Audio Coding Fundamentals

Vicente Gonzlez Ruiz

November 2, 2014

1 How bit is audio data?
2 How to reduce the bit-rate?
3 What is an audio codec (COder/DECoder)?
4 Typical encoder steps
5 Overlaped processing?
6 The MDCT (Modiﬁed Discrete Cosine Transform)
7 SAM (pSycho Acoustic Model) of the HAS (Human Auditory System)
7.1 ATH (Absolute Threshold of Hearing) model [1]
7.2 Frequency resolution and simultaneous masking
7.3 Temporal masking
7.4 Channel coupling
8 Quantization
9 Entropy Coding

1 How bit is audio data?

Mobile: up to $13$ Kbps.
(Terrestial) telephony: $64$ Kbps.
CD quality: $1.441$ Mbps.
AC-3 (Dolby Digital): up to $6.144$ Mbps.
DTS: up to $1509.75$ Kbps.

2 How to reduce the bit-rate?

Lowering the sampling rate (less bandwidth).
Lowering the number of channels.
Lowering the bits/sample (high quantization).
Using audio compression.

3 What is an audio codec (COder/DECoder)?
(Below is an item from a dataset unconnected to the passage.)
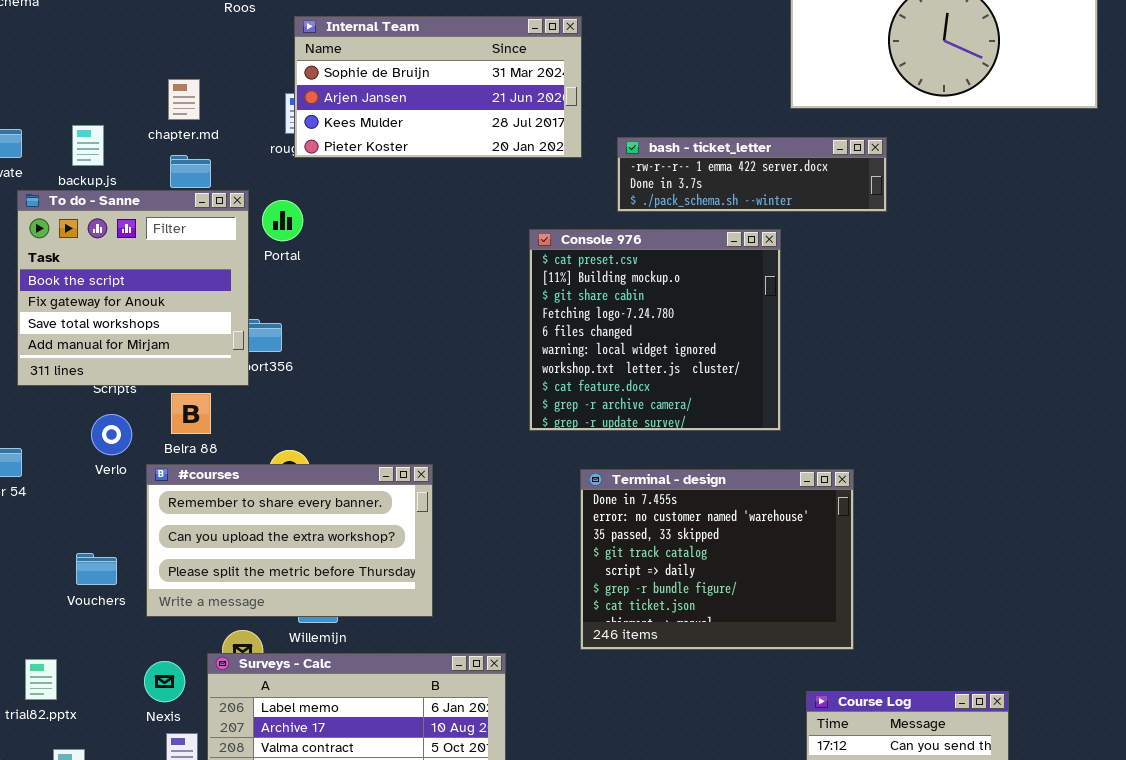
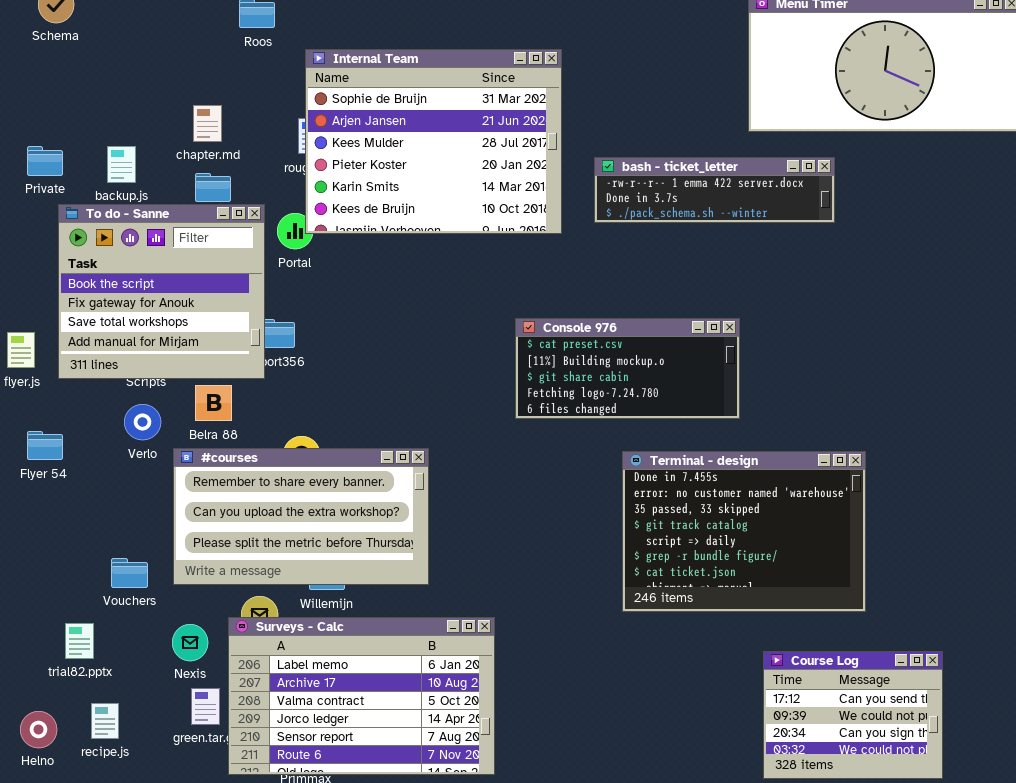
Internal Team: [294,16,582,158] -> [305,49,562,234], resized
Console 976: [529,229,781,431] -> [515,318,740,419], resized
Terminal - design: [580,469,854,650] -> [622,451,866,612], moved
Vouchers: [76,553,117,585] -> [111,558,148,588], moved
PCM   +---------+        +---------+ PCM
----->| Encoder |------->| Decoder |----->
audio +---------+ stream +---------+ audio’

              audio != audio’
                (usually)

4 Typical encoder steps

Overlaped subband analysis (usually with the MDCT (Modiﬁed Discrete Cosine Transform). Goes from the temporal to a frequency domain.
Quantization. Basically, removes pure signals of low amplitude but taking also into account the SAM (pSycho Acoustic Model) of the HAS (Human Auditory System). Noise use to be of low power!
Entropy coding. Compress data usually with Huﬀman/Arithmetic Coding.

5 Overlaped processing?

0 N-1 2N-1 3N-1
+---------------+---------------+---------------+ s[n]
<--------Transform Step--------->
<---------Transform Step-------->

Each transform step inputs $2 N$ samples and outputs $N$ MDCT coeﬁcients.
$N$ can vary depending on the characteristics of the sound. For complex sounds without clear armonics (such as a plosive sound), shortened windows improve the performance. For simple sounds (such as a music instrument), large windows are better.

6 The MDCT (Modiﬁed Discrete Cosine Transform)

Equivalent to apply a bank of $N$ ﬁlters.
Determines the correlation between a set of $2 N$ numbers (samples) and $N$ orthogonal¹ cosine functions. Therefore, at the input of the DCT there are $2 N$ samples and at the output, $N$ coeﬃcients.
The MDCT coeﬃcients $S [w]$ of the PCM samples $s [n]$ are deﬁned as:
$S [w] = \sum_{n = 0}^{2 N - 1} s [n] c o s [\frac{π}{N} (n + \frac{1}{2} + \frac{N}{2}) (w + \frac{1}{2})] .$ (1)

7 SAM (pSycho Acoustic Model) of the HAS (Human Auditory System)

7.1 ATH (Absolute Threshold of Hearing) model [1]

This means that humans ear better those sounds that contains audio signals with frequencies that ranges between 3 KHz and 4 KHz.

7.2 Frequency resolution and simultaneous masking

The HAS has a limited frequency resolution. Psychoacoustic experiments have demonstrated that the audible frequencies can be grouped into barks.
Each bark deﬁnes the group of frequencies that excite the same cochlear area, i.e., those frequencies that can be masked by the tone with the highest energy (in that bark).

7.3 Temporal masking

The human auditory system has inertia: sounds are not instantly perceived and remains after they are disapered.

7.4 Channel coupling

Most of the time, similar sounds are transported in the channels of a non-mono audio signal. Channel coupling decreases inter-channel redundancy, usually, using prediction techniques.

8 Quantization

Depending on the desired output bit-rate and the frequency (see the ATH model), the SAM applies a diﬀerent quantization step to barks (see Section 7.1). Roughly speaking, the higher the compression ratio, the larger the quantization step and therefore, the quantization noise; and the higher the frequency, the wider the bark. Notice also that the perception of a tone in a bark depends also on the temporal masking.
At decoding time, those barks that suﬀered the biggest lossess are usually ﬁlled with white noise in order to increase the perceived quality.

9 Entropy Coding

Usually, a variable bit-rate (VBR) lossless encoding algorithm asigns code-words of less bits to those code-vectors (one or more quantized MDCT coeﬃcients) with a high probability, and viceversa, producing an eﬀective reduction of the bit-rate.

References

[1] E. Terhardt. Calculating virtual pitch. Hearing Res., 1:155–182, 1979.